The touch control structure according to claim 13, wherein the connection trace is an oscillating bend.
The touch control structure according to claim 13, wherein the connecting traces form a plurality of alternately distributed peaks and troughs along a direction toward the outer contour of the flexible substrate.
The touch control structure according to claim 13, wherein the connection trace is also bent in an area away from the outer contour of the flexible substrate.
The touch control structure according to claim 1, wherein the material of the flexible substrate comprises at least one of thermoplastic polyurethane elastomer rubber, carbon-based rubber, silicone rubber, silicone resin, macromolecular hydrogel One kind.
The touch control structure according to claim 1, wherein the flexible substrate and the elastic conductive material have the same order of tensile modulus of elasticity.
The touch structure as claimed in claim 1, wherein the touch structure further comprises a flexible encapsulation layer disposed on a side of the touch function layer away from the flexible substrate.
The touch control structure of claim 19, wherein the material of the flexible encapsulation layer comprises at least one of polyurethane elastic resin and thermoplastic polyurethane elastomer rubber film.
A touch device, characterized in that the touch device comprises the touch structure according to any one of claims 1-20.
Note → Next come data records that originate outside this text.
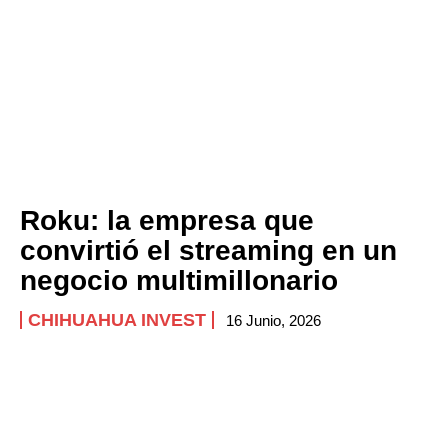
Roku: la empresa que
convirtió el streaming en un
negocio multimillonario
CHIHUAHUA INVEST
16 Junio, 2026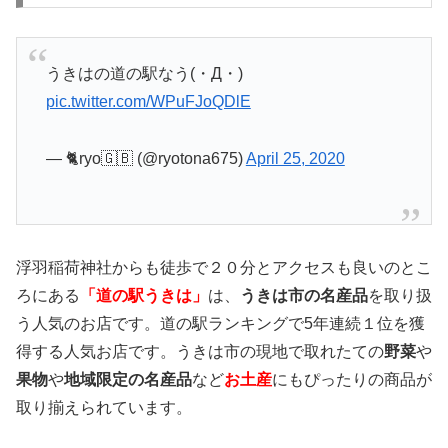
うきはの道の駅なう(・Д・)
pic.twitter.com/WPuFJoQDlE
— 🐈ryo🇬🇧 (@ryotona675)
April 25, 2020
浮羽稲荷神社からも徒歩で２０分とアクセスも良いのとこ
ろにある
「道の駅うきは」
は、
うきは市の名産品
を取り扱
う人気のお店です。道の駅ランキングで5年連続１位を獲
得する人気お店です。うきは市の現地で取れたての
野菜
や
果物
や
地域限定の名産品
など
お土産
にもぴったりの商品が
取り揃えられています。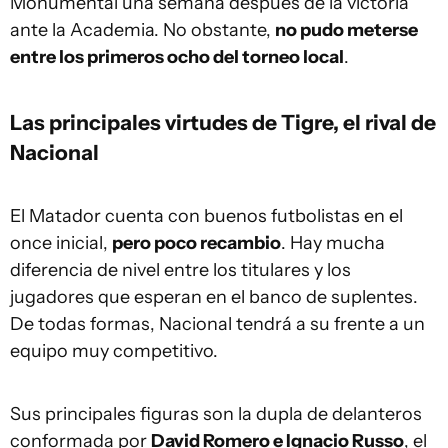
Monumental una semana después de la victoria
ante la Academia. No obstante,
no pudo meterse
entre los primeros ocho del torneo local
.
Las principales virtudes de Tigre, el rival de
Nacional
El Matador cuenta con buenos futbolistas en el
once inicial,
pero poco recambio
. Hay mucha
diferencia de nivel entre los titulares y los
jugadores que esperan en el banco de suplentes.
De todas formas, Nacional tendrá a su frente a un
equipo muy competitivo.
Sus principales figuras son la dupla de delanteros
conformada por
David Romero e Ignacio Russo
, el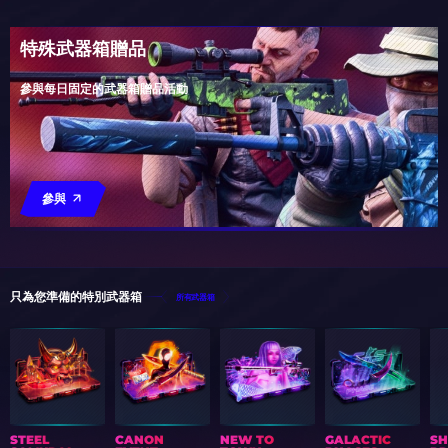
特殊武器箱贈品
參與每日固定的武器箱贈品活動
參與
只為您準備的特別武器箱
所有武器箱
STEEL
CANON
NEW TO
GALACTIC
S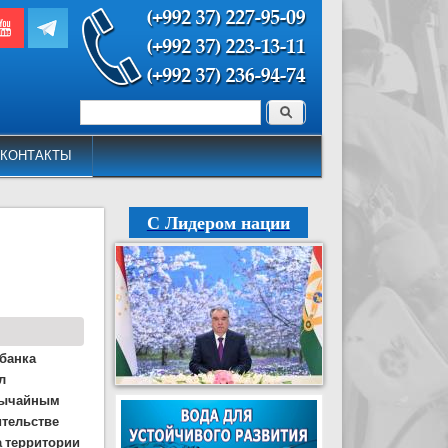
Поиск
Форма поиска
КОНТАКТЫ
С Лидером нации
 банка
л
звычайным
ительстве
а территории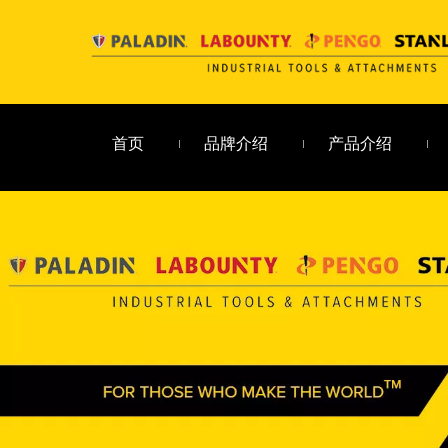
首页
品牌介绍
产品介绍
The touch device according to claim 21, wherein the touch device further comprises a flexible member, and the flexible member and the touch structure are adhered by an adhesive layer.
The touch device as claimed in claim 22, wherein the flexible substrate includes a main body and an extension portion extending from one end of the main body, the touch function layer is disposed on the main body, the extension The portion includes a plurality of protrusions, a gap is formed between adjacent protrusions, and the top end of the protrusion on the side of the extension portion adjacent to the flexible member is bonded to the flexible member through an adhesive layer.
The touch device according to claim 23, wherein the adhesive layer is distributed discontinuously, and the adhesive layer is broken between two adjacent protrusions.
The touch device of claim 22, wherein the flexible member, the adhesive layer, the flexible substrate, and the elastic conductive material have the same order of tensile modulus of elasticity.
The touch device according to claim 22, wherein the flexible member is made of an elastic textile material, and the touch device is a wearable device.